> [What you have to do]: Only the text is wanted; write out each record below exactly and exclude all pictures.

> [Data excerpts]:
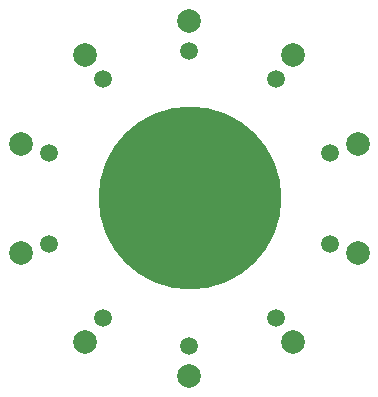
<source format=gbr>
%TF.GenerationSoftware,KiCad,Pcbnew,7.0.1*%
%TF.CreationDate,2023-04-25T20:00:12+01:00*%
%TF.ProjectId,BreakawayConnector,42726561-6b61-4776-9179-436f6e6e6563,rev?*%
%TF.SameCoordinates,Original*%
%TF.FileFunction,Copper,L2,Bot*%
%TF.FilePolarity,Positive*%
%FSLAX46Y46*%
G04 Gerber Fmt 4.6, Leading zero omitted, Abs format (unit mm)*
G04 Created by KiCad (PCBNEW 7.0.1) date 2023-04-25 20:00:12*
%MOMM*%
%LPD*%
G01*
G04 APERTURE LIST*
%TA.AperFunction,ComponentPad*%
%ADD10C,1.500000*%
%TD*%
%TA.AperFunction,ComponentPad*%
%ADD11C,2.000000*%
%TD*%
%TA.AperFunction,ViaPad*%
%ADD12C,15.500000*%
%TD*%
G04 APERTURE END LIST*
D10*
%TO.P,J2,10,Pin_10*%
%TO.N,Vin*%
X107347300Y-89887300D03*
%TO.P,J2,9,Pin_9*%
%TO.N,MOSI_1*%
X111888200Y-96137300D03*
%TO.P,J2,8,Pin_8*%
%TO.N,MISO_1*%
X111888200Y-103862700D03*
%TO.P,J2,7,Pin_7*%
%TO.N,CLK_1*%
X107347300Y-110112700D03*
%TO.P,J2,6,Pin_6*%
%TO.N,MOSI_2*%
X100000000Y-112500000D03*
%TO.P,J2,5,Pin_5*%
%TO.N,MISO_2*%
X92652700Y-110112700D03*
%TO.P,J2,4,Pin_4*%
%TO.N,CLK_2*%
X88111800Y-103862700D03*
%TO.P,J2,3,Pin_3*%
%TO.N,DET_in*%
X88111800Y-96137300D03*
%TO.P,J2,2,Pin_2*%
%TO.N,DET_out*%
X92652700Y-89887300D03*
%TO.P,J2,1,Pin_1*%
%TO.N,GND*%
X100000000Y-87500000D03*
%TD*%
D11*
%TO.P,J1,1,Pin_1*%
%TO.N,GND*%
X100000000Y-85000000D03*
%TO.P,J1,2,Pin_2*%
%TO.N,DET_out*%
X91183200Y-87864700D03*
%TO.P,J1,3,Pin_3*%
%TO.N,DET_in*%
X85734200Y-95364700D03*
%TO.P,J1,4,Pin_4*%
%TO.N,CLK_2*%
X85734200Y-104635300D03*
%TO.P,J1,5,Pin_5*%
%TO.N,MISO_2*%
X91183200Y-112135300D03*
%TO.P,J1,6,Pin_6*%
%TO.N,MOSI_2*%
X100000000Y-115000000D03*
%TO.P,J1,7,Pin_7*%
%TO.N,CLK_1*%
X108816800Y-112135300D03*
%TO.P,J1,8,Pin_8*%
%TO.N,MISO_1*%
X114265800Y-104635300D03*
%TO.P,J1,9,Pin_9*%
%TO.N,MOSI_1*%
X114265800Y-95364700D03*
%TO.P,J1,10,Pin_10*%
%TO.N,Vin*%
X108816800Y-87864700D03*
%TD*%
D12*
%TO.N,*%
X100076000Y-99949000D03*
%TD*%
M02*

</source>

> [The answer]:
<source format=gbr>
%TF.GenerationSoftware,KiCad,Pcbnew,7.0.1*%
%TF.CreationDate,2023-04-25T20:00:12+01:00*%
%TF.ProjectId,BreakawayConnector,42726561-6b61-4776-9179-436f6e6e6563,rev?*%
%TF.SameCoordinates,Original*%
%TF.FileFunction,Copper,L2,Bot*%
%TF.FilePolarity,Positive*%
%FSLAX46Y46*%
G04 Gerber Fmt 4.6, Leading zero omitted, Abs format (unit mm)*
G04 Created by KiCad (PCBNEW 7.0.1) date 2023-04-25 20:00:12*
%MOMM*%
%LPD*%
G01*
G04 APERTURE LIST*
%TA.AperFunction,ComponentPad*%
%ADD10C,1.500000*%
%TD*%
%TA.AperFunction,ComponentPad*%
%ADD11C,2.000000*%
%TD*%
%TA.AperFunction,ViaPad*%
%ADD12C,15.500000*%
%TD*%
G04 APERTURE END LIST*
D10*
%TO.P,J2,10,Pin_10*%
%TO.N,Vin*%
X107347300Y-89887300D03*
%TO.P,J2,9,Pin_9*%
%TO.N,MOSI_1*%
X111888200Y-96137300D03*
%TO.P,J2,8,Pin_8*%
%TO.N,MISO_1*%
X111888200Y-103862700D03*
%TO.P,J2,7,Pin_7*%
%TO.N,CLK_1*%
X107347300Y-110112700D03*
%TO.P,J2,6,Pin_6*%
%TO.N,MOSI_2*%
X100000000Y-112500000D03*
%TO.P,J2,5,Pin_5*%
%TO.N,MISO_2*%
X92652700Y-110112700D03*
%TO.P,J2,4,Pin_4*%
%TO.N,CLK_2*%
X88111800Y-103862700D03*
%TO.P,J2,3,Pin_3*%
%TO.N,DET_in*%
X88111800Y-96137300D03*
%TO.P,J2,2,Pin_2*%
%TO.N,DET_out*%
X92652700Y-89887300D03*
%TO.P,J2,1,Pin_1*%
%TO.N,GND*%
X100000000Y-87500000D03*
%TD*%
D11*
%TO.P,J1,1,Pin_1*%
%TO.N,GND*%
X100000000Y-85000000D03*
%TO.P,J1,2,Pin_2*%
%TO.N,DET_out*%
X91183200Y-87864700D03*
%TO.P,J1,3,Pin_3*%
%TO.N,DET_in*%
X85734200Y-95364700D03*
%TO.P,J1,4,Pin_4*%
%TO.N,CLK_2*%
X85734200Y-104635300D03*
%TO.P,J1,5,Pin_5*%
%TO.N,MISO_2*%
X91183200Y-112135300D03*
%TO.P,J1,6,Pin_6*%
%TO.N,MOSI_2*%
X100000000Y-115000000D03*
%TO.P,J1,7,Pin_7*%
%TO.N,CLK_1*%
X108816800Y-112135300D03*
%TO.P,J1,8,Pin_8*%
%TO.N,MISO_1*%
X114265800Y-104635300D03*
%TO.P,J1,9,Pin_9*%
%TO.N,MOSI_1*%
X114265800Y-95364700D03*
%TO.P,J1,10,Pin_10*%
%TO.N,Vin*%
X108816800Y-87864700D03*
%TD*%
D12*
%TO.N,*%
X100076000Y-99949000D03*
%TD*%
M02*

</source>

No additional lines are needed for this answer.